By Nick Simeone
American Forces Press Service
WASHINGTON, May 5, 2014 – The United States needs to remain closely engaged militarily with its Asian and Pacific allies, especially at a time when the region is watching with concern Russia’s behavior toward neighboring Ukraine, the top Air Force commander for the Asia-Pacific region said today.
“The importance of the Asia-Pacific to the future of the United States I don’t think can be overstated,” Air Force Gen. Herbert J. “Hawk” Carlisle told a discussion at the Center for Strategic and International Studies here, more than two years after the United States announced a strategic rebalance to the region. The rebalance includes plans to deploy 60 percent of its warships to the region by 2020 and an increase in American troop rotations there.
Carlisle noted that for Asian-Pacific nations dealing with territorial or internal disputes, Russia’s intervention in neighboring Ukraine and its annexation of Crimea are causing increasing concerns.
“What Russia is doing in Ukraine and Crimea has a direct effect on the Asia-Pacific,” he said, adding that Russia is becoming “increasingly active” in the Pacific, where the country has a long Eastern border, making its actions “a challenge for us in the Asia-Pacific as well as Europe.”
As area air defense commander, Carlisle’s command of 45,000 Pacific Air Forces airmen has him overseeing security for more than half the planet’s surface and the world’s five largest economies, as well as 60 percent of the planet’s population. “You can fit every land mass on the planet in the Pacific Ocean and still have room left over for another North American continent and another African continent,” the general noted.

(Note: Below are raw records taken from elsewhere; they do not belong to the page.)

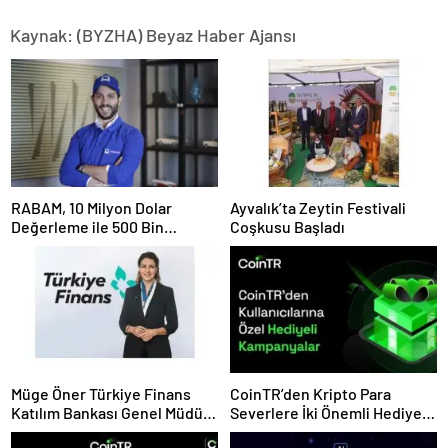
Kaynak: (BYZHA) Beyaz Haber Ajansı
RABAM, 10 Milyon Dolar
Ayvalık’ta Zeytin Festivali
Değerleme ile 500 Bin
Coşkusu Başladı
Dolarlık Yatırım Aldı
Müge Öner Türkiye Finans
CoinTR’den Kripto Para
Katılım Bankası Genel Müdür
Severlere İki Önemli Hediye
Vekili Oldu
Kampanyası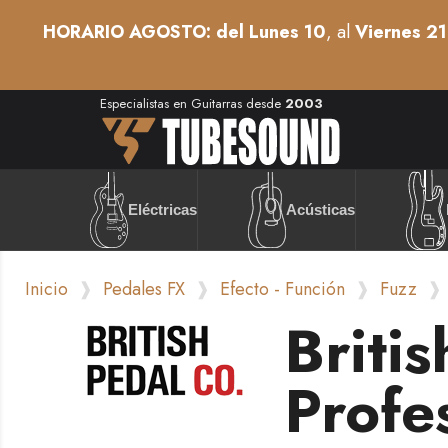
HORARIO AGOSTO: del Lunes 10
, al
Viernes 21
Especialistas en Guitarras desde
2003
Acústicas
Eléctricas
Inicio
Pedales FX
Efecto - Función
Fuzz
Briti
Profe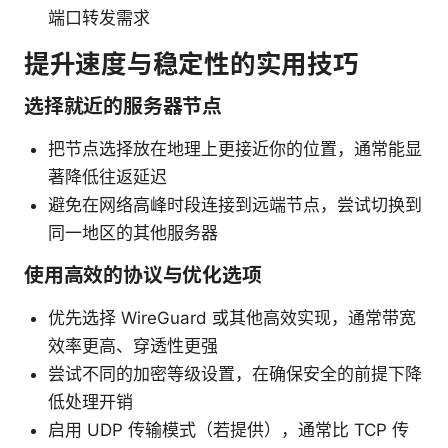
端口转发需求
提升速度与稳定性的实用技巧
选择就近的服务器节点
把节点选择放在地理上更接近你的位置，通常能显
著降低往返延迟
避免在网络高峰时段连接到远端节点，尝试切换到
同一地区的其他服务器
使用高效的协议与优化选项
优先选择 WireGuard 或其他高效实现，通常带宽
效率更高、穿透性更强
尝试不同的加密等级设置，在确保安全的前提下降
低处理开销
启用 UDP 传输模式（若提供），通常比 TCP 传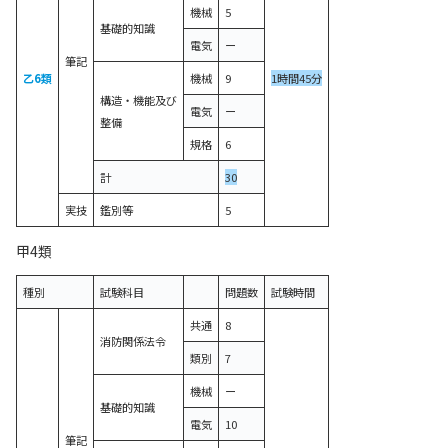
機械
5
基礎的知識
電気
ー
筆記
乙6類
機械
9
1時間45分
構造・機能及び
電気
ー
整備
規格
6
計
30
実技
鑑別等
5
甲4類
種別
試験科目
問題数
試験時間
共通
8
消防関係法令
類別
7
機械
ー
基礎的知識
電気
10
筆記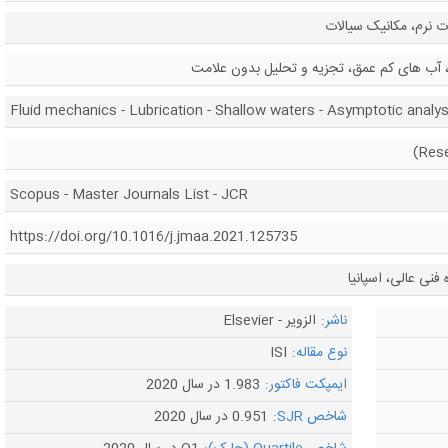
ت نرم، مکانیک سیالات
 آب های کم عمق، تجزیه و تحلیل بدون علامت
Fluid mechanics - Lubrication - Shallow waters - Asymptotic analys
Scopus - Master Journals List - JCR
https://doi.org/10.1016/j.jmaa.2021.125735
فنی عالی، اسپانیا
ناشر:
الزویر - Elsevier
نوع مقاله:
ISI
ایمپکت فاکتور:
1.983 در سال 2020
شاخص SJR:
0.951 در سال 2020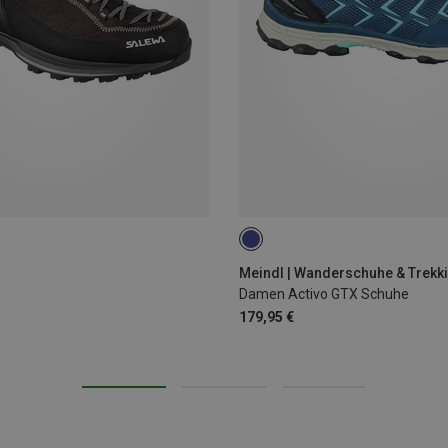
Meindl | Wanderschuhe & Trek
Damen Activo GTX Schuhe
179,95 €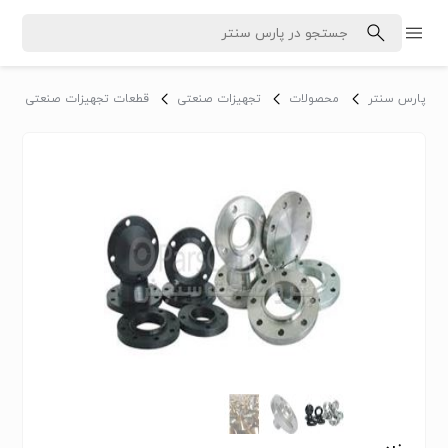
پارس سنتر
محصولات
تجهیزات صنعتی
قطعات تجهیزات صنعتی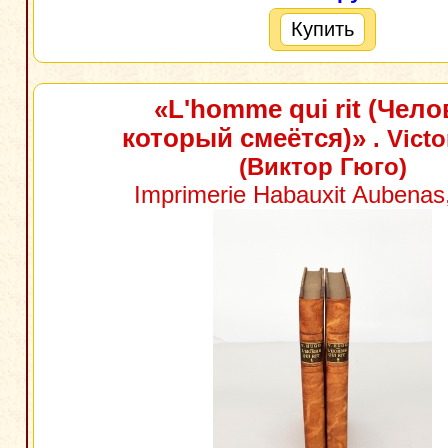
Купить
«L'homme qui rit (Чело
который смеётся)»
. Vict
(Виктор Гюго)
Imprimerie Habauxit Aubenas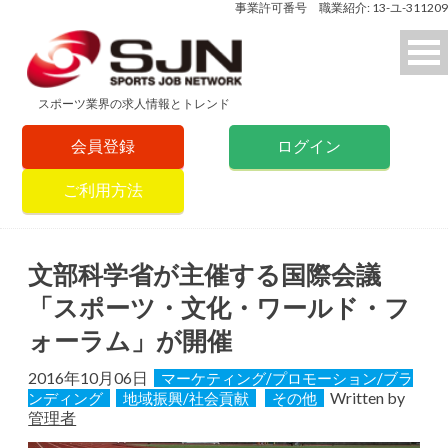
事業許可番号 職業紹介: 13-ユ-311209
スポーツ業界の求人情報とトレンド
会員登録
ログイン
ご利用方法
文部科学省が主催する国際会議
「スポーツ・文化・ワールド・フ
ォーラム」が開催
2016年10月06日
マーケティング/プロモーション/ブラ
Written by
ンディング
地域振興/社会貢献
その他
管理者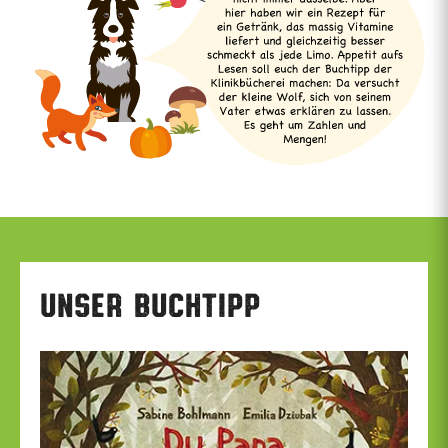
Unser Buchtipp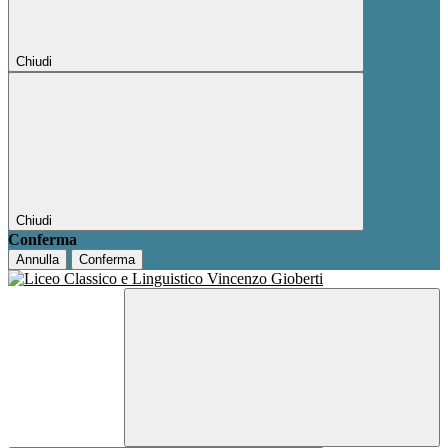
Chiudi
Chiudi
Conferma
Annulla
Conferma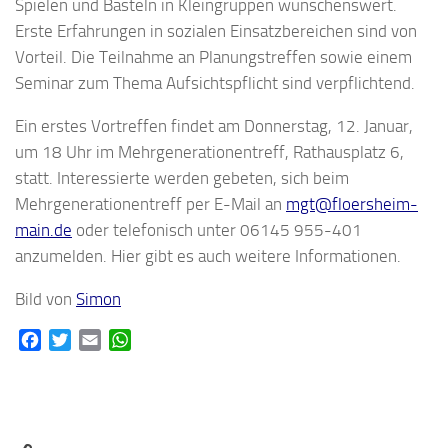
Spielen und Basteln in Kleingruppen wünschenswert.
Erste Erfahrungen in sozialen Einsatzbereichen sind von
Vorteil. Die Teilnahme an Planungstreffen sowie einem
Seminar zum Thema Aufsichtspflicht sind verpflichtend.
Ein erstes Vortreffen findet am Donnerstag, 12. Januar,
um 18 Uhr im Mehrgenerationentreff, Rathausplatz 6,
statt. Interessierte werden gebeten, sich beim
Mehrgenerationentreff per E-Mail an
mgt@floersheim-
main.de
oder telefonisch unter 06145 955-401
anzumelden. Hier gibt es auch weitere Informationen.
Bild von
Simon
Facebook
Twitter
Email
WhatsApp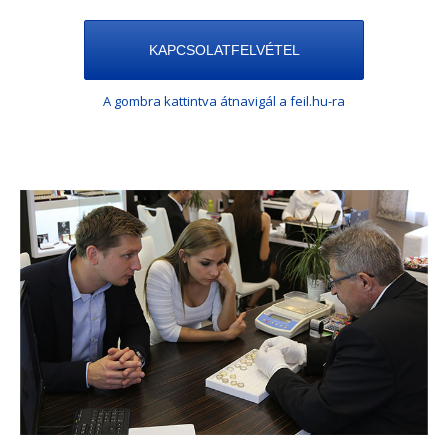
KAPCSOLATFELVÉTEL
A gombra kattintva átnavigál a feil.hu-ra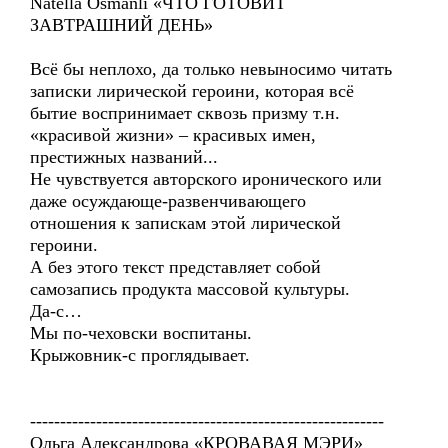
Natella Osmanli «ЧТО ГОТОВИТ
ЗАВТРАШНИЙ ДЕНЬ»
Всё бы неплохо, да только невыносимо читать
записки лирической героини, которая всё
бытие воспринимает сквозь призму т.н.
«красивой жизни» – красивых имен,
престижных названий...
Не чувствуется авторского иронического или
даже осуждающе-развенчивающего
отношения к запискам этой лирической
героини.
А без этого текст представляет собой
самозапись продукта массовой культуры.
Да-с…
Мы по-чеховски воспитаны.
Крыжовник-с проглядывает.
-----------------------------------------------------------
Ольга Александрова «КРОВАВАЯ МЭРИ»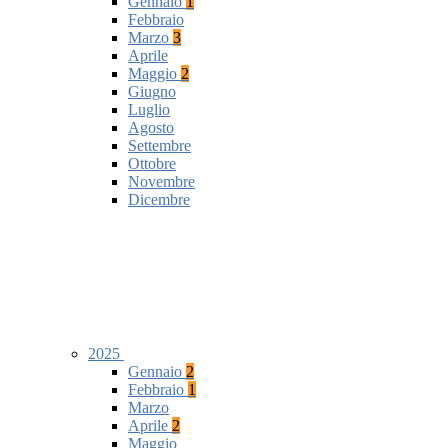
Gennaio
1
Febbraio
Marzo
3
Aprile
Maggio
2
Giugno
Luglio
Agosto
Settembre
Ottobre
Novembre
Dicembre
2025
Gennaio
2
Febbraio
1
Marzo
Aprile
2
Maggio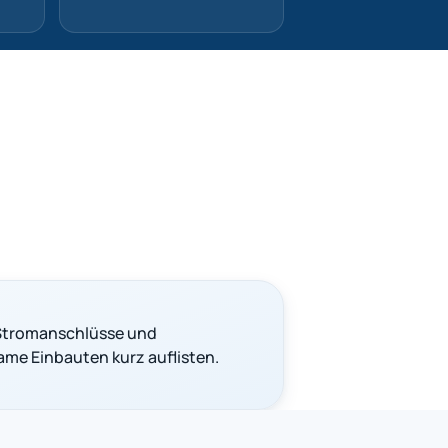
Stromanschlüsse und
me Einbauten kurz auflisten.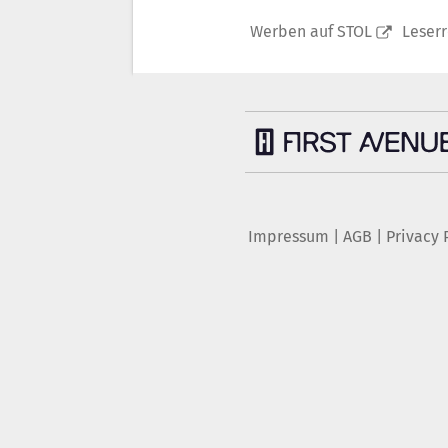
Werben auf STOL
Leser
Impressum
|
AGB
|
Privacy 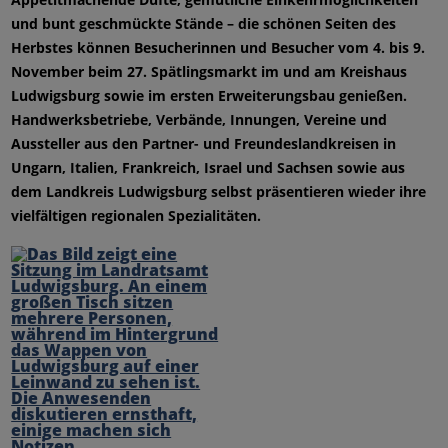
und bunt geschmückte Stände – die schönen Seiten des
Herbstes können Besucherinnen und Besucher vom 4. bis 9.
November beim 27. Spätlingsmarkt im und am Kreishaus
Ludwigsburg sowie im ersten Erweiterungsbau genießen.
Handwerksbetriebe, Verbände, Innungen, Vereine und
Aussteller aus den Partner- und Freundeslandkreisen in
Ungarn, Italien, Frankreich, Israel und Sachsen sowie aus
dem Landkreis Ludwigsburg selbst präsentieren wieder ihre
vielfältigen regionalen Spezialitäten.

A host of potential conflicts challenge the security of the United States and its allies in the region, including ongoing tensions with North Korea, China currently involved in several territorial disputes with its Asian neighbors, as well as cataclysmic natural disasters that often require a U.S. response -- just a few of the potential flash points he listed.
“The tension on the Korean Peninsula is truly as tight as it’s ever been, and it appears that it’s getting worse and more of a challenge,” Carlisle said, pointing to the North’s ongoing threats of missile and nuclear tests as well as last year’s sudden execution of leader Kim Jong Un’s uncle, who had been considered the second most powerful figure in Pyongyang.
One of the toughest challenges, he said, is safeguarding the United States and its allies from region’s stockpile of missiles. “The largest missile arsenals in the world are in Russia, China and North Korea,” he added, “and most of them are pointed at either us or our friends and allies.”
Last year’s federal budget sequester had the effect of slowing down the number of U.S. military regional engagements, Carlisle said, but that has since picked up, with the total number set to be about 400 this year. But he warned that the challenges to regional security continue to exceed the capacity of the United States.
“Today, I believe that we have more mission than we have money, manpower or time, and I believe it’s going to stay that way for the foreseeable future,” he said. So it’s increasingly important, he added, for the United States to maintain an increasingly forward presence.
Relationships, he said, are fundamental. “We need to be closer to our allies and partners and friends in the region,” Carlisle said.